[TASK OBJECTIVE]:
Write out, word for word, every line from the one containing "415: 14.92 -> 14.89" through the last line of the records below, both ends included.

[DATA SECTION]:
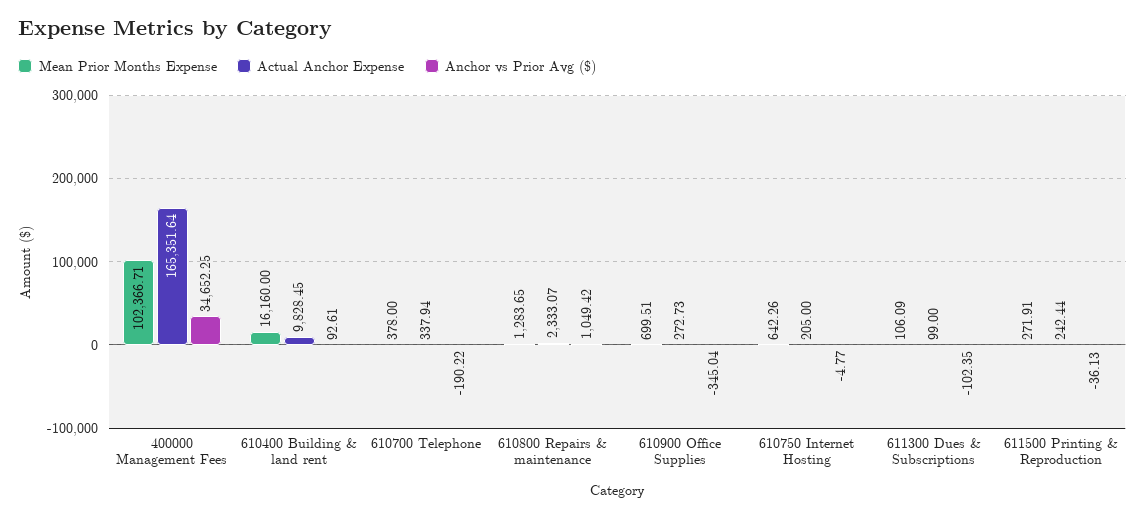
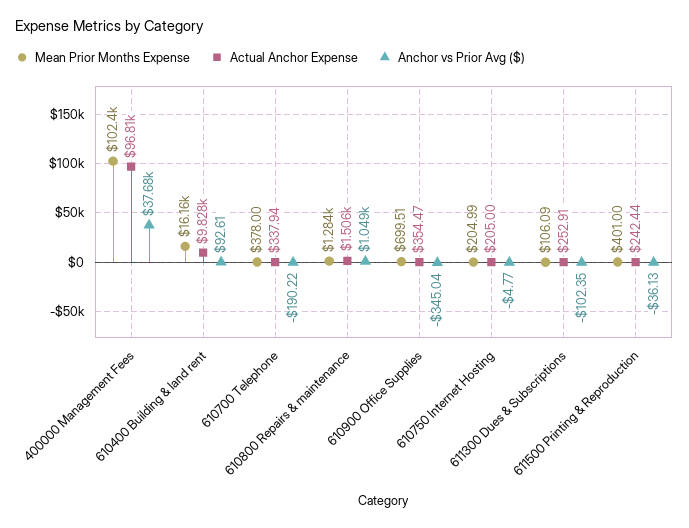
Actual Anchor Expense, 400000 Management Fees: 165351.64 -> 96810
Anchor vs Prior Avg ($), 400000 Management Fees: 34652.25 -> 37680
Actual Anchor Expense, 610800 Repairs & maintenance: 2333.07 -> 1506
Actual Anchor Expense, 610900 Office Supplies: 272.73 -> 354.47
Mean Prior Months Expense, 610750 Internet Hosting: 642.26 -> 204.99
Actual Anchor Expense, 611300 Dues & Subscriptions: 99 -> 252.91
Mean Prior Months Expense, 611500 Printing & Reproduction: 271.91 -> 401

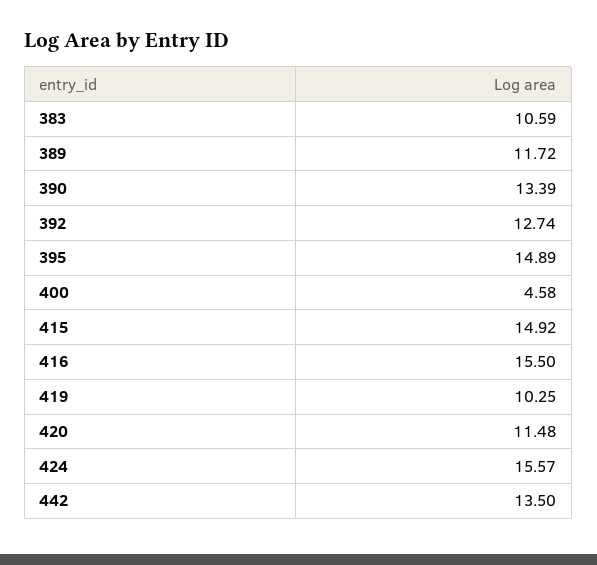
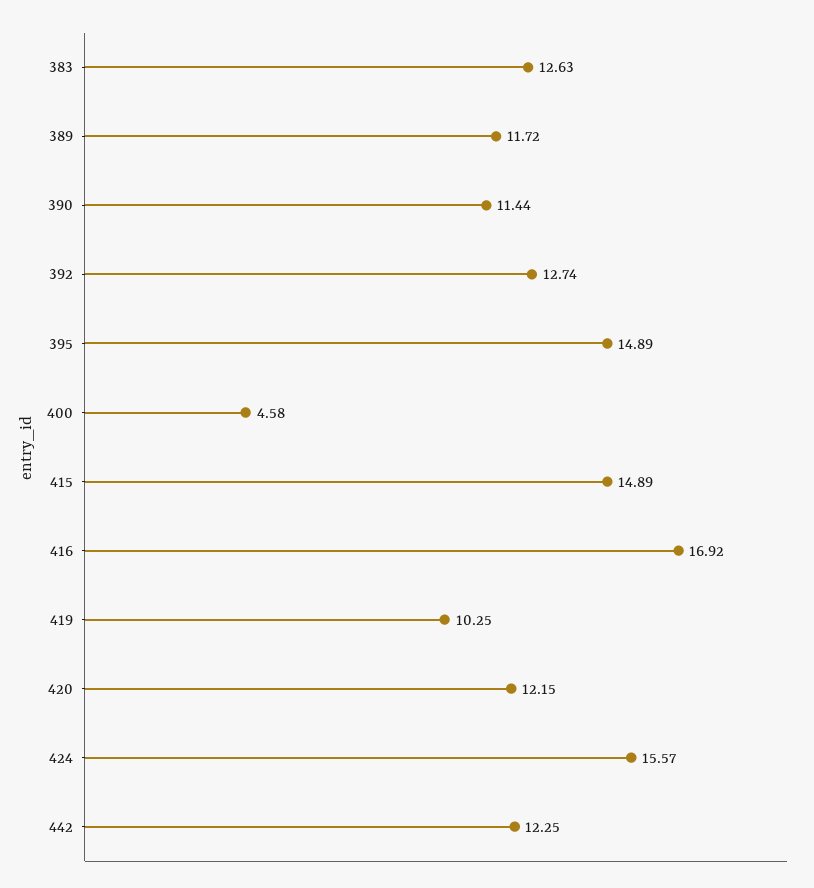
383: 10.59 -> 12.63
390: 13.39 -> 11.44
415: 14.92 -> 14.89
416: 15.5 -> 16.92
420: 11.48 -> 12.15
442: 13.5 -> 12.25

[ANSWER FOR THE TASK]:
415: 14.92 -> 14.89
416: 15.5 -> 16.92
420: 11.48 -> 12.15
442: 13.5 -> 12.25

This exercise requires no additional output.